By
Declan McCullagh and Anne Broache
Wednesday, October 26 2005 10:54 AM
URL:
http://www.zdnetasia.com/news/communications/0,39044192,39285205,00.htm
All U.S. passports will be implanted with remotely readable
computer chips starting in October 2006, the Bush administration has
announced.
Sweeping new State Department regulations issued Tuesday say that passports issued after that time will have tiny radio frequency ID (RFID) chips that can transmit personal information
including the name, nationality, sex, date of birth, place of birth and
digitized photograph of the passport holder. Eventually, the government
contemplates adding additional digitized data such as "fingerprints or
iris scans."
Over the last year, opposition to the idea of implanting RFID chips in passports has grown amidst worries that identity thieves could snatch personal information out of the air simply by aiming a high-powered antenna at a person or a
vehicle carrying a passport. Out of the 2,335 comments on the plan that
were received by the State Department this year, 98.5 percent were
negative. The objections mostly focused on security and privacy
concerns.
But the Bush administration chose to go ahead with embedding 64KB
chips in future passports, citing a desire to abide by "globally
interoperable" standards devised by the International Civil Aviation Organization, a United Nations agency. Other nations, including the United Kingdom and Germany, have announced similar plans.

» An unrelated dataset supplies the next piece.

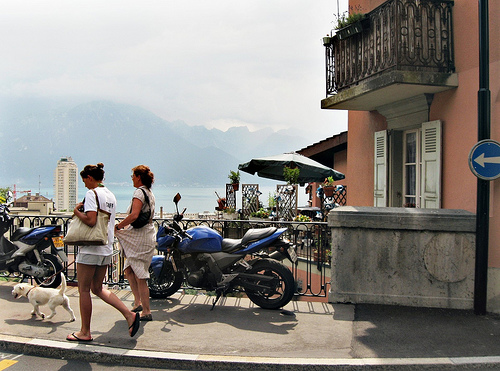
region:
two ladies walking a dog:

In regulations published Tuesday, the State Department claims it has addressed privacy concerns.
The chipped passports "will not permit 'tracking' of individuals," the
department said. "It will only permit governmental authorities to know
that an individual has arrived at a port of entry--which governmental
authorities already know from presentation of non-electronic
passports--with greater assurance that the person who presents the
passport is the legitimate holder of the passport."

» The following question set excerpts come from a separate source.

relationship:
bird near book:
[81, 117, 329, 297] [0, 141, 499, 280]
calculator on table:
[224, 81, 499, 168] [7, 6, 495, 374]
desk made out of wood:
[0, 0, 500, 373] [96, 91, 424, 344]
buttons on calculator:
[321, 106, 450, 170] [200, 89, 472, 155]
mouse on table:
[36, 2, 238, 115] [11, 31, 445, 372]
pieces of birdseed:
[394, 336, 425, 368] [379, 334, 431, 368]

To address Americans' concerns about ID theft, the Bush
administration said the new passports will be outfitted with
"antiskimming material" in the front cover to "mitigate" the threat of
the information being surreptitiously scanned from afar. It's not
clear, though, how well the technique will work against high-powered readers that have been demonstrated to read RFID
chips from about 160 feet away.
"The shielding in the passport is a physical device that basically,
when the passport cover is closed, it's very difficult to read the
chip," a State Department official, who did not wish to be identified
by name, said Tuesday. The official was unable to provide details about
the material's composition. The National Institute of Standards and
Technology, which has been working to evaluate the chip's vulnerability
to skimming, was unable to provide further information on Tuesday.
Privacy advocates told CNET News.com that the anti-skimming device
was a decent start. But if the cover of the passport happens to be
open, all bets are off, said Bill Scannell, a privacy advocate who
founded the site RFIDkills.com.
"They've built little baby radio stations into peoples' passports and
covered it with concrete," he said, "but when the little hatch is open,
you can still hear the music."
"It's better than nothing," Scannell went on, "but why take this risk?"
In addition, the passports will use "Basic Access Control," a
reference to storing a pair of secret cryptographic keys in the chip
inside. The concept is simple: The RFID chip disgorges its contents
only after a reader successfully authenticates itself as being
authorized to receive that information.
Computer scientists, however, have criticized that encryption method as flawed. In a recent paper (PDF here),
RSA Laboratories' Ari Juels, and University of California's David
Molnar and David Wagner, warned that the design of the encryption keys
is insufficiently secure. They said that the use of a "single fixed
key" for the lifetime of the e-passport creates a vulnerability.
The Bush administration could face an eventual legal challenge. A letter to the State Department from privacy groups (PDF here) says there is "no statutory authority" for the RFID passport because Congress has not authorized it.
"Our point is, whatever Congress may have meant in giving the State
Department authority to issue passports was probably to issue passports
that were like the old passports," said Lee Tien, staff attorney for
the Electronic Frontier Foundation, which co-authored the comments.
"But at some point you are doing something that is significantly
different, which should probably require some sort of additional
congressional authorization. The argument is how broadly does that
authority go, and honestly, it's something no one knows."